**Your goal**
Would you copy the entries that follow exactly, leaving out every picture?

**Listed entries**
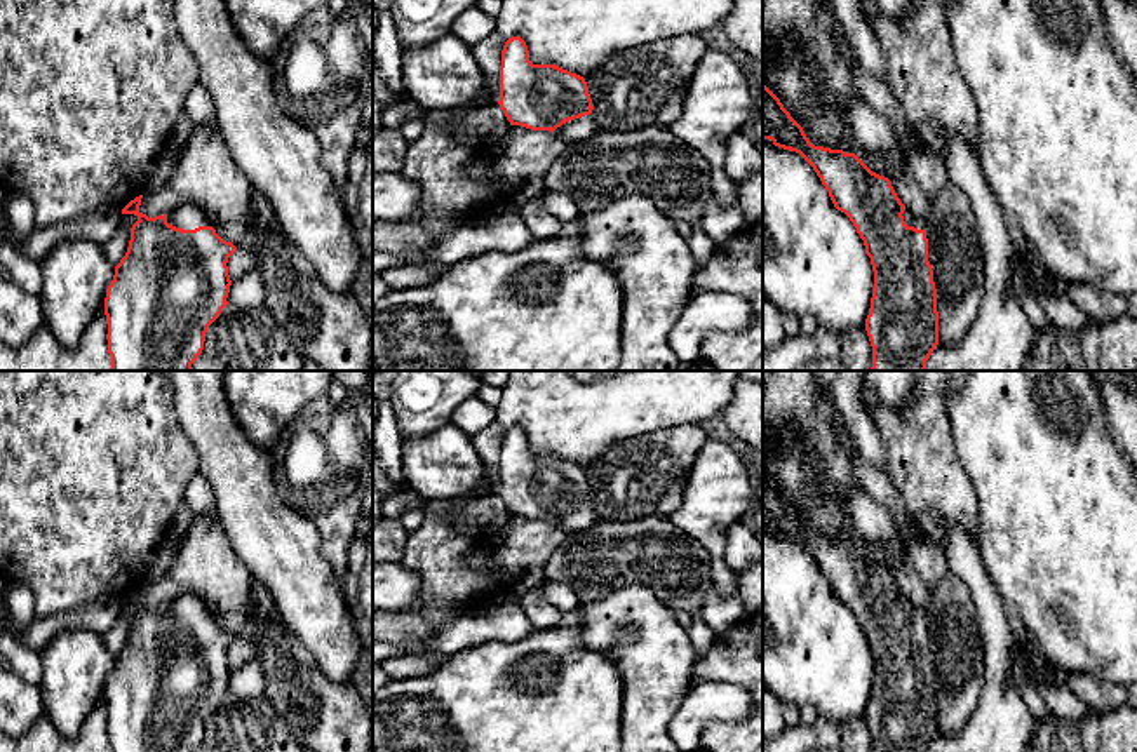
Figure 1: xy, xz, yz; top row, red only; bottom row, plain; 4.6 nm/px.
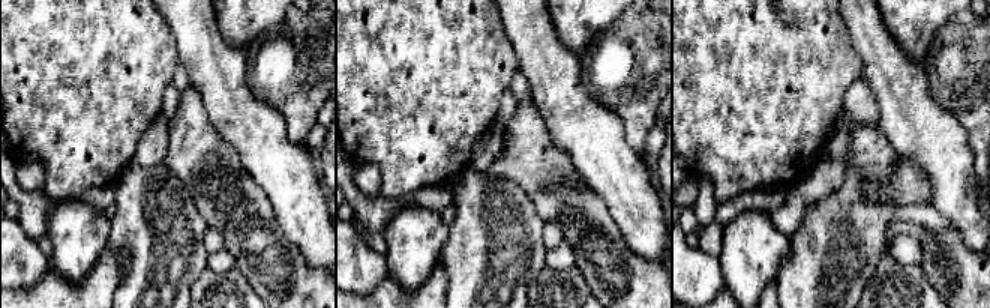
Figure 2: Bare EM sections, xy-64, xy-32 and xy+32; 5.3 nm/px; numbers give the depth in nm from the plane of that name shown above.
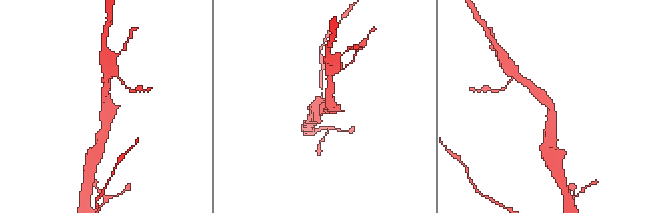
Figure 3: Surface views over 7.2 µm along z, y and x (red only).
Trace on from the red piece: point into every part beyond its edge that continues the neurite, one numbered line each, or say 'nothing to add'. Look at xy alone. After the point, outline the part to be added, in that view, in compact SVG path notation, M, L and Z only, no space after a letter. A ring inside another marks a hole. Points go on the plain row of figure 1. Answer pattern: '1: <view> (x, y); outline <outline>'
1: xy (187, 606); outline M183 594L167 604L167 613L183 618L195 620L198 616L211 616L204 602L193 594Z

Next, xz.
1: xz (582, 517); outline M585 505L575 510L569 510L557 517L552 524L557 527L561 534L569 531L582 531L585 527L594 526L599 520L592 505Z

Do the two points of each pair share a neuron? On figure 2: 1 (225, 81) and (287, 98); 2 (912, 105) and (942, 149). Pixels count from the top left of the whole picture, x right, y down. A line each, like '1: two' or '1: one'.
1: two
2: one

**Solution**
Figure 1: xy, xz, yz; top row, red only; bottom row, plain; 4.6 nm/px.
Figure 2: Bare EM sections, xy-64, xy-32 and xy+32; 5.3 nm/px; numbers give the depth in nm from the plane of that name shown above.
Figure 3: Surface views over 7.2 µm along z, y and x (red only).
Trace on from the red piece: point into every part beyond its edge that continues the neurite, one numbered line each, or say 'nothing to add'. Look at xy alone. After the point, outline the part to be added, in that view, in compact SVG path notation, M, L and Z only, no space after a letter. A ring inside another marks a hole. Points go on the plain row of figure 1. Answer pattern: '1: <view> (x, y); outline <outline>'
1: xy (187, 606); outline M183 594L167 604L167 613L183 618L195 620L198 616L211 616L204 602L193 594Z

Next, xz.
1: xz (582, 517); outline M585 505L575 510L569 510L557 517L552 524L557 527L561 534L569 531L582 531L585 527L594 526L599 520L592 505Z

Do the two points of each pair share a neuron? On figure 2: 1 (225, 81) and (287, 98); 2 (912, 105) and (942, 149). Pixels count from the top left of the whole picture, x right, y down. A line each, like '1: two' or '1: one'.
1: two
2: one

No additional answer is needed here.